Records from a data collection:
[Start of Attachment]
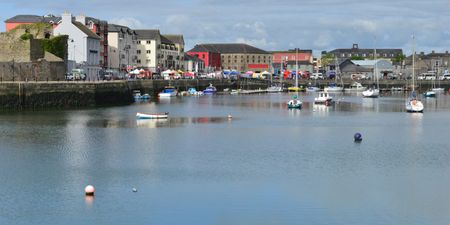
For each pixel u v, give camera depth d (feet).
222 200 142.61
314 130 265.13
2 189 149.89
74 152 197.06
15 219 129.08
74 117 302.04
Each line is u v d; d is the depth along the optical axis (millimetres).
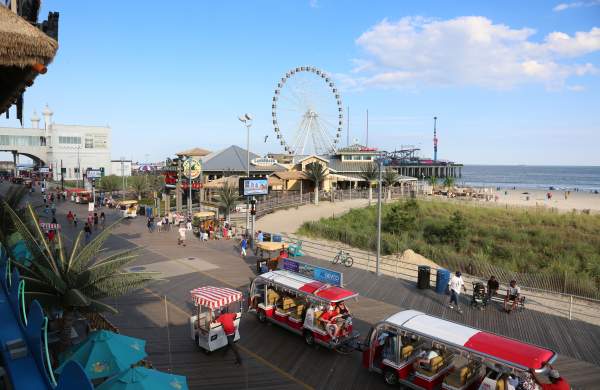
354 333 16047
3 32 7582
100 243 12469
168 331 17109
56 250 12367
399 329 13055
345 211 55438
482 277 28969
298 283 17047
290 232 44219
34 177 108688
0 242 14328
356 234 40438
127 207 53312
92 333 10695
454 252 37375
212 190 62875
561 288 26016
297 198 58531
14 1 9984
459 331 12531
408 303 20859
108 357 9703
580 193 116312
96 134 112062
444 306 20484
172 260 28641
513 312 19719
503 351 11258
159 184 74500
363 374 14062
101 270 11883
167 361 14641
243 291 22094
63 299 11203
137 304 20094
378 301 21141
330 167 77312
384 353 13500
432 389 12461
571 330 17688
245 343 16203
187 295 21453
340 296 15633
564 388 10711
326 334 15281
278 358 15062
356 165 78375
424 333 12539
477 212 55469
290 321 16812
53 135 106938
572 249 37812
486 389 11398
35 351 8328
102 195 66000
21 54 7887
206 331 15016
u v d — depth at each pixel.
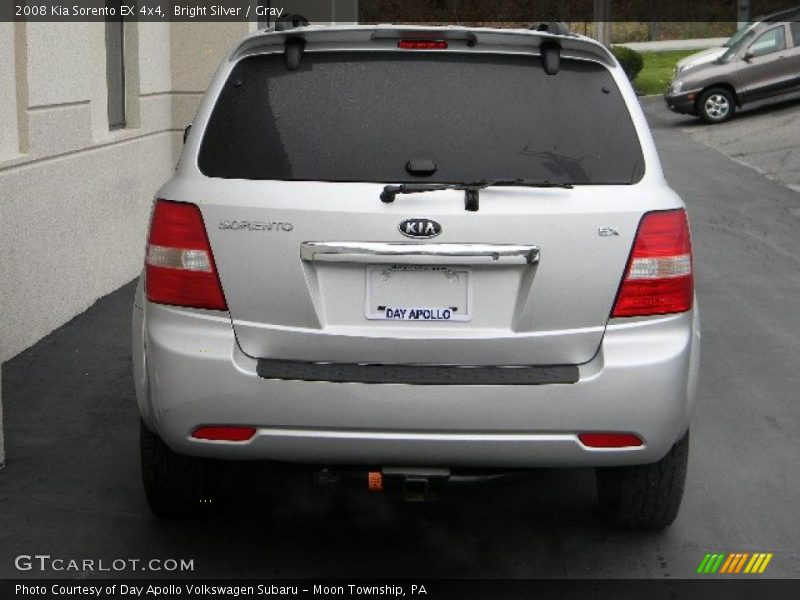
[End of Attachment]
What you should do :: Output the lines above exactly, but only those between the line holding "503 351 11258" and the line holding "102 195 66000", inclusive.

Response ::
503 351 11258
159 184 74500
363 374 14062
101 270 11883
167 361 14641
243 291 22094
63 299 11203
137 304 20094
378 301 21141
330 167 77312
384 353 13500
432 389 12461
571 330 17688
245 343 16203
187 295 21453
340 296 15633
564 388 10711
326 334 15281
278 358 15062
356 165 78375
424 333 12539
477 212 55469
290 321 16812
53 135 106938
572 249 37812
486 389 11398
35 351 8328
102 195 66000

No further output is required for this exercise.